You have made it to the big moment in your relationship when he brings you home to his mom. This is so exciting and meaningful! Get your “meet the parents” outfit ready and take your time prepping for the big day. You even prepare some talking points so you will totally win them over with your charm. But then again, while you know he loves you, will his mom, the first woman in his life, love you too? How will she react to the anticipated meeting? Well, if it takes a turn for the worse and she is really overbearing, here are some tips so you keep your cool.
My Boyfriend’s Mom Is Overbearing: What to Do
Try to see her perspective
Prior to freaking out and getting upset that his mom isn’t loving you as much you hoped, try to understand where she is coming from. She is obviously worried about her son’s best interest and wants to make sure you are the best possible match for him. This protection mode may blind her from seeing your true intentions and affection for her son. As you take a step back and put yourself in her shoes, you will be able to be more patient until she comes around. Show her that you know how important she is in her son’s life.
She loves and cares for him just like you do
In some case she may love him even more deeply, depending on where your relationship is when you meet her. His mother did everything for him most of his life. She raised him, she fed him, she cared for him, and most importantly she worried about him. Right when you feel she is taking the mom role too far, just know that this is all part of being a mother. Try not to take it personally and instead, appreciate how much she cares for him.
Follow your boyfriends' lead
When you don’t know what to do because you are screaming "my boyfriend’s mom is overbearing", try looking to his reaction for guidance. If he is enjoying all of the attention, then maybe you need to decide if you can live with it in the long run. Clearly, if he is eating it up, then you have to go along without causing an issue. Alternatively, if he seems uncomfortable and not thrilled with her overbearing nature, then you likely will have an easier time working through the issues. He knows her best and can then help protect you and the relationship.
A controlling mom can be very intimidating, especially on your first visit. Try to be strong and assertive when having a confrontation with her. Of course you want to maintain respect so be careful not to overdo it, but you have every right to stand your ground. This is especially the case if your boyfriend backs you up.
Maintain your standard
If after the first meeting you are struggling with her extreme presence, then make sure to set a boundary between your relationship with him and his relationship with his mother. When you are faced with a moment that she has gone too far, then excuse yourself from the conversation. Try not to be pulled into the drama she is creating. Keep your head high and maintain space in tough situations. Your boyfriend will approve of this more than you stooping to her level and causing more drama.
Keep your relationship with your boyfriend the priority
So your issue is "my boyfriend’s mom is overbearing" and you want to fix things to make it better, right? Well, try and focus on your relationship with your boyfriend first as he is the one with whom you will spend your life potentially. Cater to his needs and just be the best girlfriend so that he can see how much you care for him. By proving your love to him this way, as opposed to trying to make his mother love you, he will be able to confidently stand by your side.

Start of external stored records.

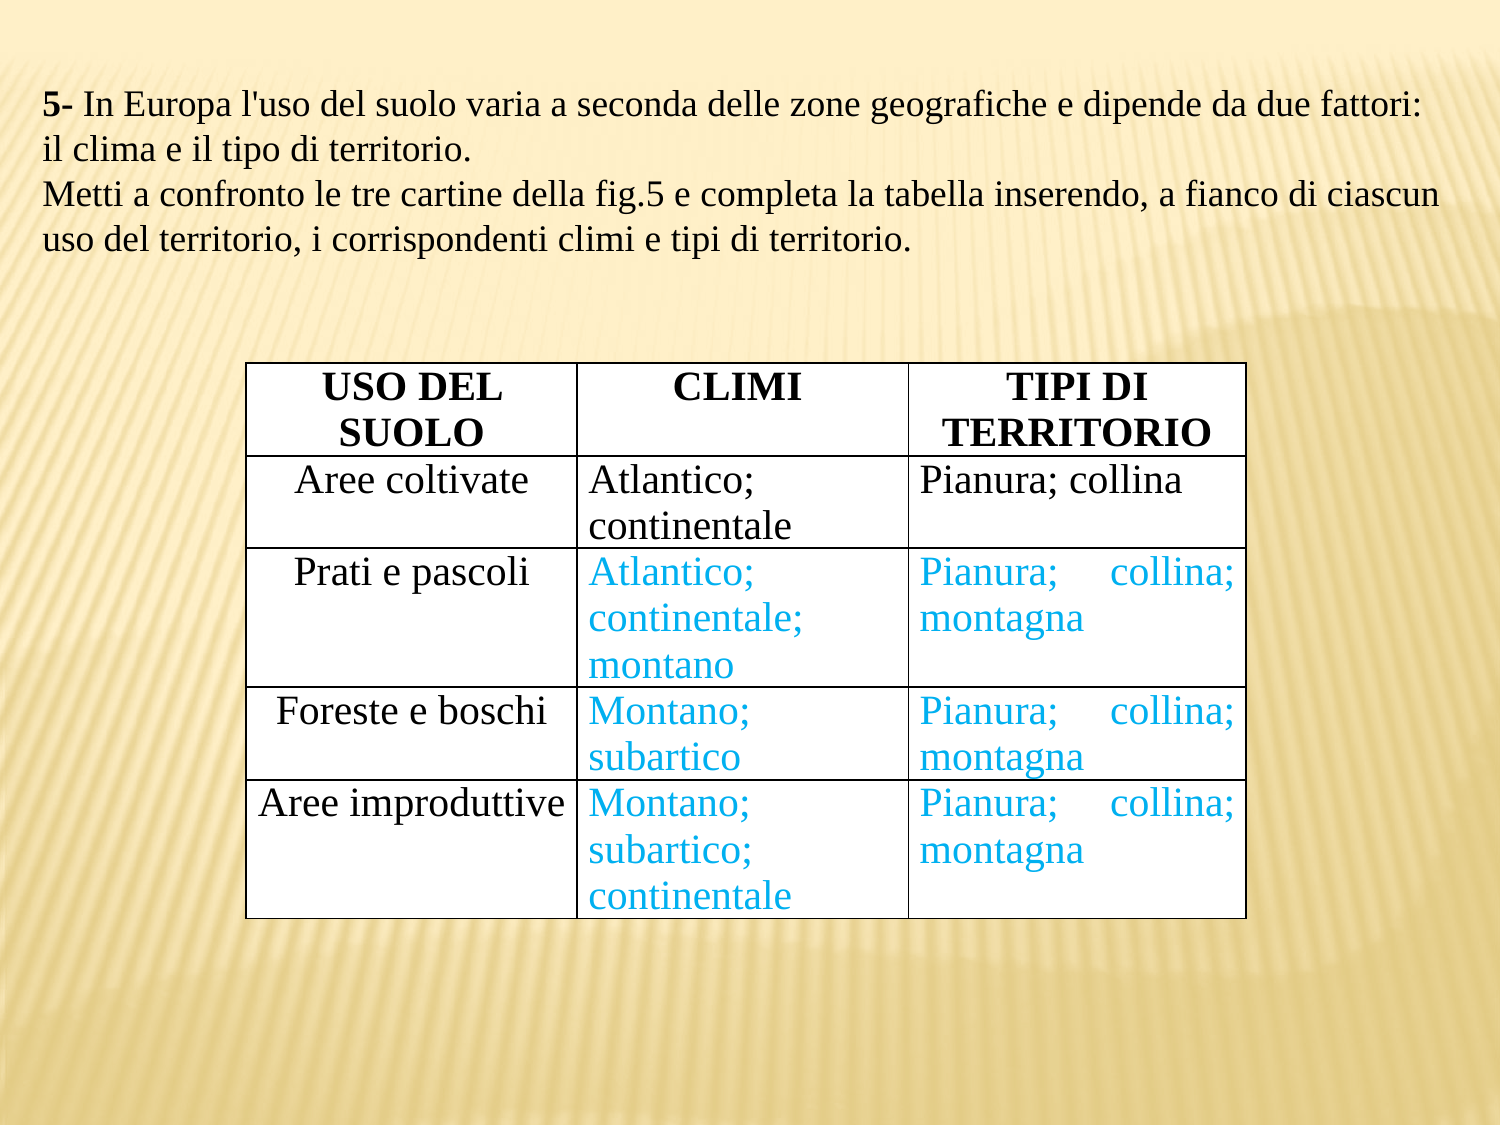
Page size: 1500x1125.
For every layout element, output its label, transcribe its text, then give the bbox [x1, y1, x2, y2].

table_header CLIMI [578, 364, 908, 455]
table_cell Atlantico; continentale [578, 457, 908, 547]
table_cell Montano; subartico [578, 688, 908, 779]
table_cell Pianura; collina [909, 457, 1245, 547]
table_cell Pianura; collina; montagna [909, 688, 1245, 779]
table_header TIPI DI TERRITORIO [909, 364, 1245, 455]
text_box 5- In Europa l'uso del suolo varia a seconda delle zone geografiche e dipende da due fattori: il clima e il tipo di territorio. Metti a confronto le tre cartine della fig.5 e completa la tabella inserendo, a fianco di ciascun uso del territorio, i corrispondenti climi e tipi di territorio. [27, 71, 1458, 312]
table_cell Prati e pascoli [247, 549, 576, 686]
table_cell Aree improduttive [247, 781, 576, 918]
table_cell Atlantico; continentale; montano [578, 549, 908, 686]
table_cell Montano; subartico; continentale [578, 781, 908, 918]
table_cell Pianura; collina; montagna [909, 781, 1245, 918]
table_cell Foreste e boschi [247, 688, 576, 779]
table_cell Aree coltivate [247, 457, 576, 547]
table_cell Pianura; collina; montagna [909, 549, 1245, 686]
table_header USO DEL SUOLO [247, 364, 576, 455]
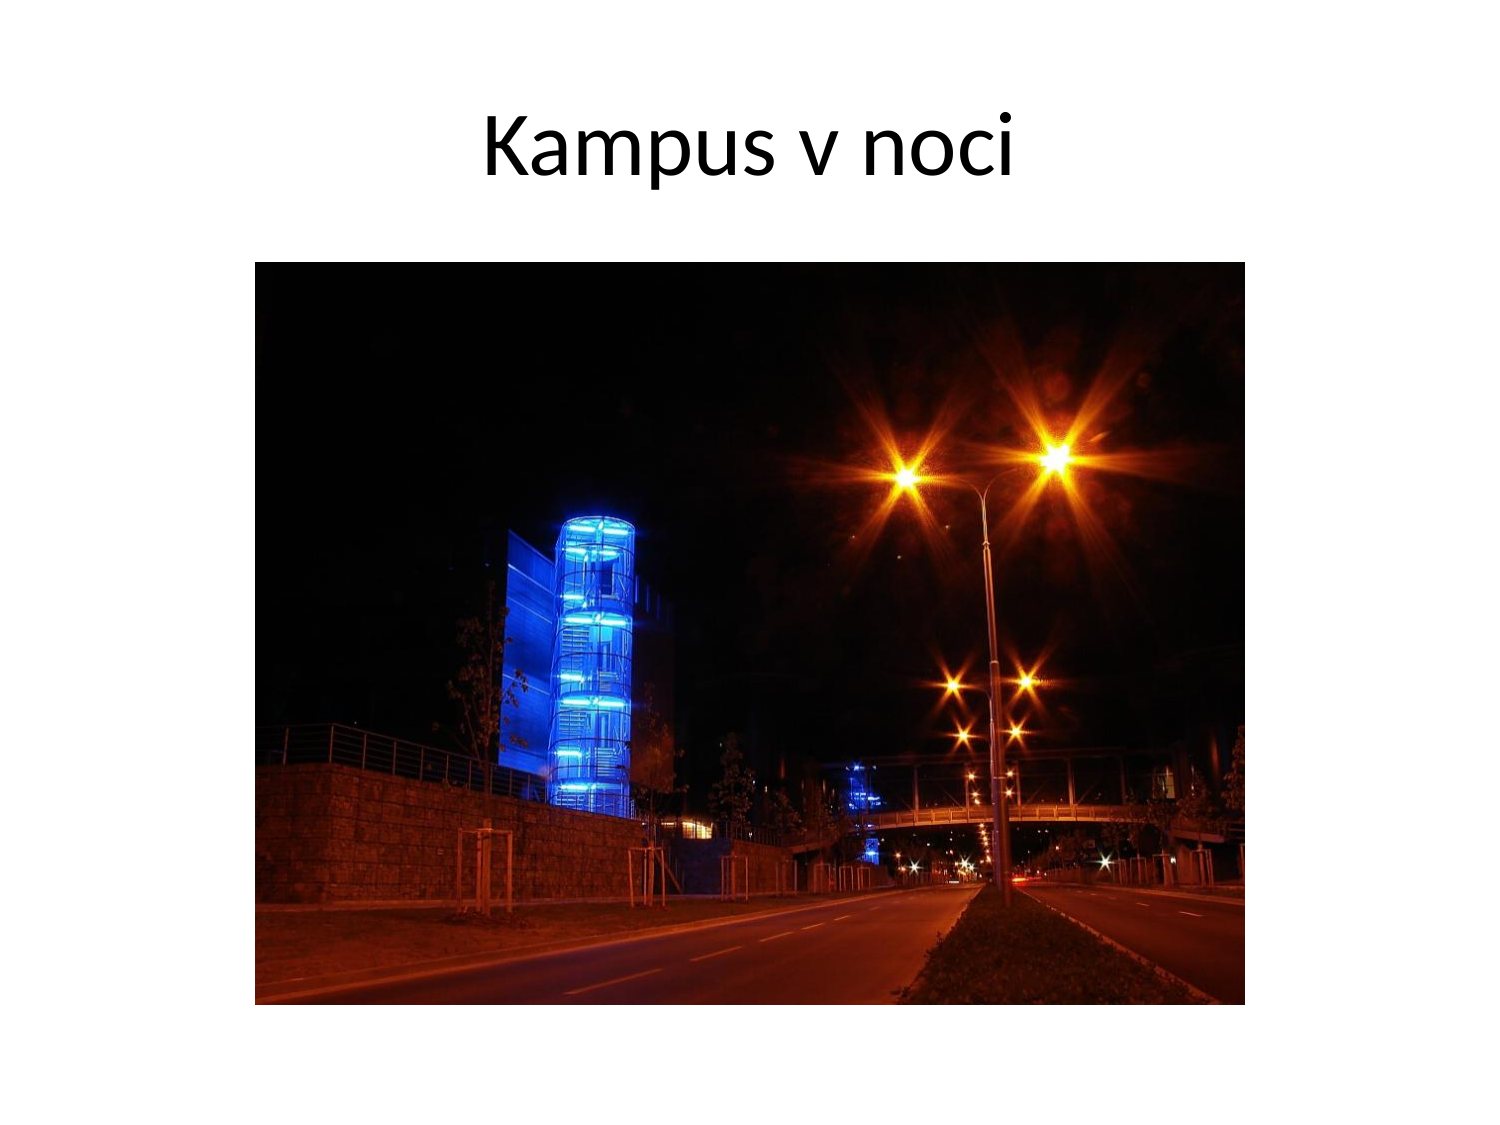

Let your boyfriend talk to her
While you are frustrated, your boyfriend may not really see the drama his mom is sending your way. Simply and calmly explain your perspective and ask him to speak to her directly on your behalf. His mom may not even realize she is being overbearing, so if it comes from her son, she may be more receptive. This doesn’t mean she will become your new best friend but at least everything will be out in the open.
Take some responsibility
Perhaps you are the reason your boyfriend’s mom is overbearing. Maybe he said something to her or canceled dinner with her because you two already had something planned. There’s a chance that she is just hurt because you are consuming more of his time now. If you accept this responsibility and know that you are just being a committed girlfriend, then working together to find common ground with his mom will be easier.
Confront her yourself
When you are a bit calmer about the whole “my boyfriend’s mom is overbearing” thing, take a moment to sit with her privately to discuss what’s going on. If you sincerely approach her from a place of love and want to mend the relationship, then surely she will want to help. She may just be jealous that she is not needed to care for him as much or that she is not getting enough attention from him now. Show her that you want to work on a solution and that you value her place in his life.
Pick your battles wisely
If you attempt to tackle all of the issues at once, you may not get very far. Select the most important problems and approach the situation with maturity. Try not to fall into the trap of being overly sensitive and taking offense to everything so that you can progress with her peacefully. Also, before approaching her, think about what you can live with and what really requires mending.